MK Ran Cohen (Meretz), who called Olmert's appearance before the committee "haughty," said everyone in Israel knows the war is the forerunner for the next one. "This war ended in complete failure," Cohen added.

Banging on the table angrily in response to the criticism, Olmert said, "I'm sorry that some MKs have lost their sense of proportion. Stop exaggerating.

"No danger to Israel was revealed during the past month. You didn't know that Hezbollah had 12,000 missiles in Lebanon? You didn't know that Iran supported them?"

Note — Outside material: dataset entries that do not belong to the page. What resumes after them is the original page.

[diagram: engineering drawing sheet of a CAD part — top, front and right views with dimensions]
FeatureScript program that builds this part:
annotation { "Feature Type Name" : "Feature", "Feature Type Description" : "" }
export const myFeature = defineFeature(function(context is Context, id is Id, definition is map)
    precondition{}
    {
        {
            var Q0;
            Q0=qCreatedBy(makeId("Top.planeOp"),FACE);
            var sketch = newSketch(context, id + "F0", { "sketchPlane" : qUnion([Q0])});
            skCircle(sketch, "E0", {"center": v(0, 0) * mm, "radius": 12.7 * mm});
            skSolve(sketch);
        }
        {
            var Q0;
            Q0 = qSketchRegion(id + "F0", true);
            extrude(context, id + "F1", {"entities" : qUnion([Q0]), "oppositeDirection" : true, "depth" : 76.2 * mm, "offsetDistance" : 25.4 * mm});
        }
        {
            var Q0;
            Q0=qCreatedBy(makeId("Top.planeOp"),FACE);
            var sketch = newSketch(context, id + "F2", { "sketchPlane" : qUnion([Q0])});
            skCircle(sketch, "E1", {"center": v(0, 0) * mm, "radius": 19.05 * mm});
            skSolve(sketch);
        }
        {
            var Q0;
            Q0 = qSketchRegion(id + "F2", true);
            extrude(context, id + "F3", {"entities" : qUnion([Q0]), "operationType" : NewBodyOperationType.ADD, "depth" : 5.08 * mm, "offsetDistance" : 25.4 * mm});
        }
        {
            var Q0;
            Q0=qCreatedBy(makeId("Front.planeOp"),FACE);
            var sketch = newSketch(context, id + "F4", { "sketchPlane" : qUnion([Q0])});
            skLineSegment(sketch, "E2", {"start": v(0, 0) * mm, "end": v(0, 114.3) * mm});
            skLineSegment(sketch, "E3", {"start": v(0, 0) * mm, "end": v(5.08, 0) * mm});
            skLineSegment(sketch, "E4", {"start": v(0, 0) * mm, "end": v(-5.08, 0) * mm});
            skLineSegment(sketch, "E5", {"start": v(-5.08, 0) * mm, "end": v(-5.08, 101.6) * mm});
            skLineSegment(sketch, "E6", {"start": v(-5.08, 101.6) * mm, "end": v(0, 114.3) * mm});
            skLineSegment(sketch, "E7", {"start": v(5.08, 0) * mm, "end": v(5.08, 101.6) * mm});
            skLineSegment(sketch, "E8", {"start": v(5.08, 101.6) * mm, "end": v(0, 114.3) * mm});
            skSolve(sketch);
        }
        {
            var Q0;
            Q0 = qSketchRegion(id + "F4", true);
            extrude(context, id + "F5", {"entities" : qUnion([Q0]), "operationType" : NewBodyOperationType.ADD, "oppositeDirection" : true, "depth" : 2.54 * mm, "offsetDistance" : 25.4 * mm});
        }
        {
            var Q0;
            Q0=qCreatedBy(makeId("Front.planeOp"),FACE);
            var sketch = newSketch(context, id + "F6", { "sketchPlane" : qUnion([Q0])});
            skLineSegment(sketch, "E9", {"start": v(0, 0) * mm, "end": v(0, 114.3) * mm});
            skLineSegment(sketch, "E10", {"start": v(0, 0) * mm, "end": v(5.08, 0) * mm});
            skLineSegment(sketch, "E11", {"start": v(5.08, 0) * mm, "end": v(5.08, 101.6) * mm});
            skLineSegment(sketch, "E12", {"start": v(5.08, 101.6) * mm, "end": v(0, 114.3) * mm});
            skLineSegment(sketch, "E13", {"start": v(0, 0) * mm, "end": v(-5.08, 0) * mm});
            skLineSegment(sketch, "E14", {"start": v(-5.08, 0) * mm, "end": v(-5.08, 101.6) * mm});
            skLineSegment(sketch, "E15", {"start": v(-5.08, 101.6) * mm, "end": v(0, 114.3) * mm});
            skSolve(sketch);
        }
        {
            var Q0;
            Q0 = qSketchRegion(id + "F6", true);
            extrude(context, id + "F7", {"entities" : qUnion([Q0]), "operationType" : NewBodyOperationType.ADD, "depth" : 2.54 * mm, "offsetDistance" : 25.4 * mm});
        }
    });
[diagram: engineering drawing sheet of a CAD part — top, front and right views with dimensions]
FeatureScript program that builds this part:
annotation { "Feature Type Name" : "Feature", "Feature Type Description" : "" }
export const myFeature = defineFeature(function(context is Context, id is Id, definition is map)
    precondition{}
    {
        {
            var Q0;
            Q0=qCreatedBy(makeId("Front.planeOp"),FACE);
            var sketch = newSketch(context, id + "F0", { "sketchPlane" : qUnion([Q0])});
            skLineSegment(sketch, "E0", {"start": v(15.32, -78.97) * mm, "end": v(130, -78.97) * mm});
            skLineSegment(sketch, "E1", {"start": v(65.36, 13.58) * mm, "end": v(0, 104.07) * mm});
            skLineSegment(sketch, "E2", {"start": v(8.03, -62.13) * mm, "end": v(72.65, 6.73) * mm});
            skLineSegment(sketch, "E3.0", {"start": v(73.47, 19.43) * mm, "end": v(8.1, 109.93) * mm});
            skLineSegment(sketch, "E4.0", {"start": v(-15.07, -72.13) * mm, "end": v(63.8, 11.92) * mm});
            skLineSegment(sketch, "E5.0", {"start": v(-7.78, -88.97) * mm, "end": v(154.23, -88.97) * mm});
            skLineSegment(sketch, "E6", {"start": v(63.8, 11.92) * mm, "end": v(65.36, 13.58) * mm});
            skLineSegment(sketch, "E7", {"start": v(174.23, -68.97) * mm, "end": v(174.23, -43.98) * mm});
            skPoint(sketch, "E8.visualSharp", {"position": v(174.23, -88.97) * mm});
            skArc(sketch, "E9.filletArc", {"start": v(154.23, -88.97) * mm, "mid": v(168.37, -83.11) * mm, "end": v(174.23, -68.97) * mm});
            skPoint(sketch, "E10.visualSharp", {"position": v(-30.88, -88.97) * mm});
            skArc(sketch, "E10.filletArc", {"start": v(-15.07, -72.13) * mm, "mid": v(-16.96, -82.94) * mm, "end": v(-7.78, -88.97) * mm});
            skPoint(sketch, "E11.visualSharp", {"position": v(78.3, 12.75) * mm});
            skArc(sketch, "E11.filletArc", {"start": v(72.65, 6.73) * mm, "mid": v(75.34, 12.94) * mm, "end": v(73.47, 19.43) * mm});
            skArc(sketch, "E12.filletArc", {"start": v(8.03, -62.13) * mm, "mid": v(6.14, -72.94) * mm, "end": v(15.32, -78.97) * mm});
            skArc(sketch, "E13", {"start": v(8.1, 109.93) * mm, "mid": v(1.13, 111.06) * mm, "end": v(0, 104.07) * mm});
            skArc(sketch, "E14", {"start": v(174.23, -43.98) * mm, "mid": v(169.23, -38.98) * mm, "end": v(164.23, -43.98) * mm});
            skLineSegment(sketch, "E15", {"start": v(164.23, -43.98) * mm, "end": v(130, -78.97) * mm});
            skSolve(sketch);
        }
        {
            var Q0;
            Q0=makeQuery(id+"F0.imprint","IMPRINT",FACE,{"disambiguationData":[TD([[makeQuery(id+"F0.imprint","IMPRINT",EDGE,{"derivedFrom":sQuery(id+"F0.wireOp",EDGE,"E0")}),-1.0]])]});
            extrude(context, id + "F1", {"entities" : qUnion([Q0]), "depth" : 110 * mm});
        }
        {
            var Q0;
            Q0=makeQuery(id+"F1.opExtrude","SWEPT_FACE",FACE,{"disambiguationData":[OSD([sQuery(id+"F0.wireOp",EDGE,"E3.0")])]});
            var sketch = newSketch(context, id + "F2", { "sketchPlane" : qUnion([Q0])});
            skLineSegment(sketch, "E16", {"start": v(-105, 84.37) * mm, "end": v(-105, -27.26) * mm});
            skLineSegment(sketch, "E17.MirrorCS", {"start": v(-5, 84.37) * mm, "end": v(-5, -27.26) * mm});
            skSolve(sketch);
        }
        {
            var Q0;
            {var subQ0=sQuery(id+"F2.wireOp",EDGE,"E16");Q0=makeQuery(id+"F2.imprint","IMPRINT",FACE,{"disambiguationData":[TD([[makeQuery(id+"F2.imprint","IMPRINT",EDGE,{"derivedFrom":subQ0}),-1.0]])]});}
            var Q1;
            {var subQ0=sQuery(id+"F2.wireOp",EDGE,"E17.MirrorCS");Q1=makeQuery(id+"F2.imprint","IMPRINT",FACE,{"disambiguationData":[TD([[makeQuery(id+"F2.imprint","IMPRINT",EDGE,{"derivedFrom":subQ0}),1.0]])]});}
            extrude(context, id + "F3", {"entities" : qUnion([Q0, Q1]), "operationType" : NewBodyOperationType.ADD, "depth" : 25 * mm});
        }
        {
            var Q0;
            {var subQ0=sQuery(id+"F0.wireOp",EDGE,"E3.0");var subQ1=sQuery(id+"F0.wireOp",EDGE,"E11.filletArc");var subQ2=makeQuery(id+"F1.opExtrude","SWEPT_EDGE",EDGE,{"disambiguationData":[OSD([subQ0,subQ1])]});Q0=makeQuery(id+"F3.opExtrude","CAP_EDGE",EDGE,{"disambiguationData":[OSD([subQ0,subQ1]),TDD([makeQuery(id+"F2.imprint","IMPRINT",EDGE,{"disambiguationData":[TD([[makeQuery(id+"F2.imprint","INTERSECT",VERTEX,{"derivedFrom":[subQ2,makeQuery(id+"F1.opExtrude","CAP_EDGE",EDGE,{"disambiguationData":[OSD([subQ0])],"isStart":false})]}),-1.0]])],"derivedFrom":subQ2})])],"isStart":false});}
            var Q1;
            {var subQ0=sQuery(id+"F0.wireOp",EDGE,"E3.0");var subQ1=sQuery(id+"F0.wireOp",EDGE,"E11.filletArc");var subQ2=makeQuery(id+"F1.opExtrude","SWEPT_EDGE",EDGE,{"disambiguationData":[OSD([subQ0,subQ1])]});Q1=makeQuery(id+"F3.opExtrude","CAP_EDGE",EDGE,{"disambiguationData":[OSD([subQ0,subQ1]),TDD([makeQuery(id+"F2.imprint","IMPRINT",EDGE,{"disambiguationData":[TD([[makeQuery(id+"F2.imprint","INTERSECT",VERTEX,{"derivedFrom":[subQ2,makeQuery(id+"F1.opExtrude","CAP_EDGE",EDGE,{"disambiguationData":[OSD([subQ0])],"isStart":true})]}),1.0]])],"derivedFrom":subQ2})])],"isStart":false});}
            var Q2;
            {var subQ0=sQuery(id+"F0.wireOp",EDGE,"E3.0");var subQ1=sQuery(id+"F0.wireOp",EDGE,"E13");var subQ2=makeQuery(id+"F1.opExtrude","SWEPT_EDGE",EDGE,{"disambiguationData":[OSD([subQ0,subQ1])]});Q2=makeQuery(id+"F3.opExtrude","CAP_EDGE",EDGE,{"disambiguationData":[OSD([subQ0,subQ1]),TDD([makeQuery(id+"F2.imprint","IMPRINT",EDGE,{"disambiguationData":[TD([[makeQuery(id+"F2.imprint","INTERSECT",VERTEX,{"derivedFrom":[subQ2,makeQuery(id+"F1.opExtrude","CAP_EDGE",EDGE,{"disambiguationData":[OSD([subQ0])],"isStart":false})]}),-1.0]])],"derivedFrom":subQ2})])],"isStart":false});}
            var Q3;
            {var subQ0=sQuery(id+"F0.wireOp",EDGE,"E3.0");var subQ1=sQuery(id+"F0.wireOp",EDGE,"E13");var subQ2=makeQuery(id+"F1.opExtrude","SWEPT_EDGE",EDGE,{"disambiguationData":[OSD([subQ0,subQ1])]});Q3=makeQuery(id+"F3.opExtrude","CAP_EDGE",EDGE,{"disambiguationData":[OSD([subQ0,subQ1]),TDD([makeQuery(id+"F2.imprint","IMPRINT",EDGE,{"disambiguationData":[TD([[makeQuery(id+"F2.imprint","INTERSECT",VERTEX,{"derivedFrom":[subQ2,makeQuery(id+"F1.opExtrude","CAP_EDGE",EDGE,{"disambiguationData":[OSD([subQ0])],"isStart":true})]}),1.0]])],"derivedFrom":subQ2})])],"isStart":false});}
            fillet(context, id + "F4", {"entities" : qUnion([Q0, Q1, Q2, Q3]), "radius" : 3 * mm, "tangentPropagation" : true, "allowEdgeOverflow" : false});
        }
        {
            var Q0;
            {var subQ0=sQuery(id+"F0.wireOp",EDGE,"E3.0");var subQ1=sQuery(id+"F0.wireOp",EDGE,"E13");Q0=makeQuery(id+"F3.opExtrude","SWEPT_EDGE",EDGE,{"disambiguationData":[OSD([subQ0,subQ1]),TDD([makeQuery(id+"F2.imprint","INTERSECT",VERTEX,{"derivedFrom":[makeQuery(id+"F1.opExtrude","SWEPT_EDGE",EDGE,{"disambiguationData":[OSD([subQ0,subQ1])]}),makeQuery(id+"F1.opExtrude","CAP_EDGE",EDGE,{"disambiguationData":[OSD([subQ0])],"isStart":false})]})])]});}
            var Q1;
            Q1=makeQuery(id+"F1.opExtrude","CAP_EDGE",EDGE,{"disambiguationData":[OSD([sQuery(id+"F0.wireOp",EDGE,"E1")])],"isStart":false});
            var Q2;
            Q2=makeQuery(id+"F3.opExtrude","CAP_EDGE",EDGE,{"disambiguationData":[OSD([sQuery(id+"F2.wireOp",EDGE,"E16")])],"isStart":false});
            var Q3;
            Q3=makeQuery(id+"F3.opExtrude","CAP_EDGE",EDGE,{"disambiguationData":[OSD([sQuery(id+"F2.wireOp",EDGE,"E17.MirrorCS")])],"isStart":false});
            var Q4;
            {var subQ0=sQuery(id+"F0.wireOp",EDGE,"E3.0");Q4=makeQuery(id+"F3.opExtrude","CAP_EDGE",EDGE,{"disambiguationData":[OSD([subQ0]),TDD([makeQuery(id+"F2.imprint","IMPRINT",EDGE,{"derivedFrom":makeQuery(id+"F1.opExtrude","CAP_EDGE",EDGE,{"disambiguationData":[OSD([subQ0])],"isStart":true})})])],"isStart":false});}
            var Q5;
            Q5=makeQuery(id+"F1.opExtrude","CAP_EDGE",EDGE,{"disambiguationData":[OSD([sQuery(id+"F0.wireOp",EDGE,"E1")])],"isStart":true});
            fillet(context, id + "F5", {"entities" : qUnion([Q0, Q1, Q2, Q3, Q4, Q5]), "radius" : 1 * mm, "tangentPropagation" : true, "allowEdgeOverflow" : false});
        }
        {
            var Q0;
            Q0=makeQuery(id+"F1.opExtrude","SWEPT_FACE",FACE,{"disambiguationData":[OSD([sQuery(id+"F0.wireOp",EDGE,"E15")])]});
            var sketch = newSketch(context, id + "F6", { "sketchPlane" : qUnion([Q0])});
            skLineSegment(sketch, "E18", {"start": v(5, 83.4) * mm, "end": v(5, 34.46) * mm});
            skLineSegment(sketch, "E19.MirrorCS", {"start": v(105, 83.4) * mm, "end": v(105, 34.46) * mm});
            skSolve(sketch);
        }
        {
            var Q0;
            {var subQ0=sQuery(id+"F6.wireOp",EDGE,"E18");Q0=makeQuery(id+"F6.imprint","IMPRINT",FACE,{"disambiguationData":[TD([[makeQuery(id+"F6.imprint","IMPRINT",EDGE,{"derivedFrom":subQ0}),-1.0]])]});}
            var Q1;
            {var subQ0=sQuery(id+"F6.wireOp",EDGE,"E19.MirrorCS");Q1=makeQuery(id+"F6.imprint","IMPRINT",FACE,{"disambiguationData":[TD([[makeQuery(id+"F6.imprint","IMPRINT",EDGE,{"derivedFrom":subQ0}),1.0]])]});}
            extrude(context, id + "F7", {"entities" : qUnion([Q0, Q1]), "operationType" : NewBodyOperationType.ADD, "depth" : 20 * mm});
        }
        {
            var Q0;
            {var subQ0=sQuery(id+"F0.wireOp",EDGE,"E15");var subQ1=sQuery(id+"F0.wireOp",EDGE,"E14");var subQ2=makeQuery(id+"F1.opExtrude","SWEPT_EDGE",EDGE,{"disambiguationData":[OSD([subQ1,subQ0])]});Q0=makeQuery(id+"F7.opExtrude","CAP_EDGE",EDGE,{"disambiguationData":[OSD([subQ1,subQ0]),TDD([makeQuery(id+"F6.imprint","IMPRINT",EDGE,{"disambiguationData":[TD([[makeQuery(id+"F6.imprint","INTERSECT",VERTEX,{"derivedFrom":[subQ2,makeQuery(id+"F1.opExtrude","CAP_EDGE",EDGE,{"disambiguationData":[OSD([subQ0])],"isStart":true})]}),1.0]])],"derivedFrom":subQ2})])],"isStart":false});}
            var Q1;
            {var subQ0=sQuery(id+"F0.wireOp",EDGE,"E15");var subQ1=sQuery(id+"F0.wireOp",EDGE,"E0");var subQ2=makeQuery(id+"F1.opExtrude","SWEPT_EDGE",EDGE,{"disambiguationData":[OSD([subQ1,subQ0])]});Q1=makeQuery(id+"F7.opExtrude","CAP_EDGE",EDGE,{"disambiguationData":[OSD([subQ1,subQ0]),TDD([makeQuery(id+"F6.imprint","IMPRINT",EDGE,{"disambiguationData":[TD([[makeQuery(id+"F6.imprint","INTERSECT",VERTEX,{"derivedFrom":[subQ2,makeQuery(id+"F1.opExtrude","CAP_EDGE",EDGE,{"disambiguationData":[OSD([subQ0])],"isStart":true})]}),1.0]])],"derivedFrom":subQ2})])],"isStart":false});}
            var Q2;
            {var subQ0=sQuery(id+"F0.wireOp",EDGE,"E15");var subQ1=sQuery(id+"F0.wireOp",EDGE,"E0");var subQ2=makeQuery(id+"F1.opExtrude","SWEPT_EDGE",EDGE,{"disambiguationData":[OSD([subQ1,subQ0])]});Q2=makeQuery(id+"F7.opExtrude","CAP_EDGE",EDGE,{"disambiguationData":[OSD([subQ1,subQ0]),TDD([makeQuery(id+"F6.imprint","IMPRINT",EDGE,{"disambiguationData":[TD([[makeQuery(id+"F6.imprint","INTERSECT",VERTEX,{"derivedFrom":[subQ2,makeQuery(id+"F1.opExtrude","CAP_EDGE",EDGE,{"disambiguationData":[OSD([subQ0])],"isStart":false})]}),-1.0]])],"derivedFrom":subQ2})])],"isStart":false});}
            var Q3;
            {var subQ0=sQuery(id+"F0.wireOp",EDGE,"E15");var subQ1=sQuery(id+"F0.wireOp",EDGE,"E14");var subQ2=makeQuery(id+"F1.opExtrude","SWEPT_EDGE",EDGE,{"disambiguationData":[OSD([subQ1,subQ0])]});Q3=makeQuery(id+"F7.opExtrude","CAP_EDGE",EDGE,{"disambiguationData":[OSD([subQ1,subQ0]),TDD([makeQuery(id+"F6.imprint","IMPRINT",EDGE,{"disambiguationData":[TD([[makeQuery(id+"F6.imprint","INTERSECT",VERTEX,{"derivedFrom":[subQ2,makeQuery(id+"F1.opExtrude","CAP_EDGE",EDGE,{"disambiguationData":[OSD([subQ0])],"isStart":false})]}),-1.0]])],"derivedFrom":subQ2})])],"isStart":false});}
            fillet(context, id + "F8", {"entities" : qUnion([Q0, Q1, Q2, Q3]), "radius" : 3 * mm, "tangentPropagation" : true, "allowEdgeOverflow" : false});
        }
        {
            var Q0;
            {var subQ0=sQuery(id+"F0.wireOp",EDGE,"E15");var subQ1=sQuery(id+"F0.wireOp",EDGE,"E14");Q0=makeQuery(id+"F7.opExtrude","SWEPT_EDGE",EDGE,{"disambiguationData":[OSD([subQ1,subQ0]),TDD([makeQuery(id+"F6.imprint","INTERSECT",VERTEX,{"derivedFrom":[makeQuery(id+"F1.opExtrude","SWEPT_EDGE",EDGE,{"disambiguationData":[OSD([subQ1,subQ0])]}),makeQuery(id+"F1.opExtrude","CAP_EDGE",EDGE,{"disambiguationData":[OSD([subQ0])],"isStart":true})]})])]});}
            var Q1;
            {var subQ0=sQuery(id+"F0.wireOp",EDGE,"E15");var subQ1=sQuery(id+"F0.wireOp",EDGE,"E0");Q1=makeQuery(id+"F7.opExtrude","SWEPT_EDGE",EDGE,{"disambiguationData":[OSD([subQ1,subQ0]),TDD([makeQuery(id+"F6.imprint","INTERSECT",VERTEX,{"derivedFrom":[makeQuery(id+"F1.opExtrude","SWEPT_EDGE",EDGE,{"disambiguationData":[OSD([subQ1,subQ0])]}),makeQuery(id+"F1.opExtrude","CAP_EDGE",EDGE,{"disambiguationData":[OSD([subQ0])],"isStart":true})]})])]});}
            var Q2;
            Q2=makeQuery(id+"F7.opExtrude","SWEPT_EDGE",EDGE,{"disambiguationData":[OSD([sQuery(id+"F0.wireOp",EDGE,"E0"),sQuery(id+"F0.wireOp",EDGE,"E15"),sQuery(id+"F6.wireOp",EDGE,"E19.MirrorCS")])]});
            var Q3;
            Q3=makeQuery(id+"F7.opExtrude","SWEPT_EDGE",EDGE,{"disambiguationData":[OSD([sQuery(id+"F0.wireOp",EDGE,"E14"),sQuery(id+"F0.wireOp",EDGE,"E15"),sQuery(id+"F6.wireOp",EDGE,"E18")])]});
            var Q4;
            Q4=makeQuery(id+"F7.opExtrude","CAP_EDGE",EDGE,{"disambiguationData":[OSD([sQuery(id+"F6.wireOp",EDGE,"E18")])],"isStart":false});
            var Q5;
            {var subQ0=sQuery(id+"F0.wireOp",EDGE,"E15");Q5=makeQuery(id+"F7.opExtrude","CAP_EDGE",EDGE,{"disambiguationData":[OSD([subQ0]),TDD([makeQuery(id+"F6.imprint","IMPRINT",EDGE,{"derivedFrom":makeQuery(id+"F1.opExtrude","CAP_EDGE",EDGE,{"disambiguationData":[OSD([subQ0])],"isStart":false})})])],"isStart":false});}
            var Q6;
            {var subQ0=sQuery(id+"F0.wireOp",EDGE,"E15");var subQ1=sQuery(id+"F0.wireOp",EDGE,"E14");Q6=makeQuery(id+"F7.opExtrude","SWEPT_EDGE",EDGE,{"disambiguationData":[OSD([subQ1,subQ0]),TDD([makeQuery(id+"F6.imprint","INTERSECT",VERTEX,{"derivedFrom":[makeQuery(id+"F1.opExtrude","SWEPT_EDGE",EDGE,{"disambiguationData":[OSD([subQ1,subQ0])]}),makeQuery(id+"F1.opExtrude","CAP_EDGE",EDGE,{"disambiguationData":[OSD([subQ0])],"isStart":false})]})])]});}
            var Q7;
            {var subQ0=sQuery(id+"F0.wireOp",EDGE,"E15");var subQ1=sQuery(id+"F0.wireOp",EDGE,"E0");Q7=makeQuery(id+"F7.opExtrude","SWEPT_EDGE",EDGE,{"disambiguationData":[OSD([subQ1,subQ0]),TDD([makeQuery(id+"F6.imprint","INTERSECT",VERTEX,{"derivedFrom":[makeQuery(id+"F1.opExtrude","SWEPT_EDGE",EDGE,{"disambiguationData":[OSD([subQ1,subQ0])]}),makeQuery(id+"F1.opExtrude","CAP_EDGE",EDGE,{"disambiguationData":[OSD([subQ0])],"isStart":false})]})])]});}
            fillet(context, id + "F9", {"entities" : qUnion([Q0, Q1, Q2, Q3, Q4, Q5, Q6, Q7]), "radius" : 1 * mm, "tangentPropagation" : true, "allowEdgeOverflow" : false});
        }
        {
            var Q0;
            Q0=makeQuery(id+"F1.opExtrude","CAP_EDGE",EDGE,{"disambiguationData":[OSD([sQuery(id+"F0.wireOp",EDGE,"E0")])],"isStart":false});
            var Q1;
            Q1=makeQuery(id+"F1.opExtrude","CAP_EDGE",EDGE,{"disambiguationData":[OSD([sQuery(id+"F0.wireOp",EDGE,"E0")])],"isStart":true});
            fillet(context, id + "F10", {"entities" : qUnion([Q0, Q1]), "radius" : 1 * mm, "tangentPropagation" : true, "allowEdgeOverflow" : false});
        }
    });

Olmert also told the committee that "there were failures in the war, but there were also amazing achievements. Has the U.S. collapsed after three years in Iraq? What's the panic? We all make mistakes, I first of all."

"What did you think, that there would be a war and nothing would happen to our soldiers," Olmert asked the committee. "The claim that we lost is unfounded. Half of Lebanon is destroyed; is that a loss?"

With regard to the demand for a state commission of inquiry, Olmert said that while he valued the judicial system very highly, "that does not mean that at any given time they have to be the problem-solver."

The prime minister argued that a state commission would paralyze the political and military systems for a long period of time.
To which I say, with all sincerity: Is that a loss?

And don't you just love how the US debacle in Iraq is being used by Olmert as a positive example? Pooty-Poot didn't let aWol get away with that nonsense.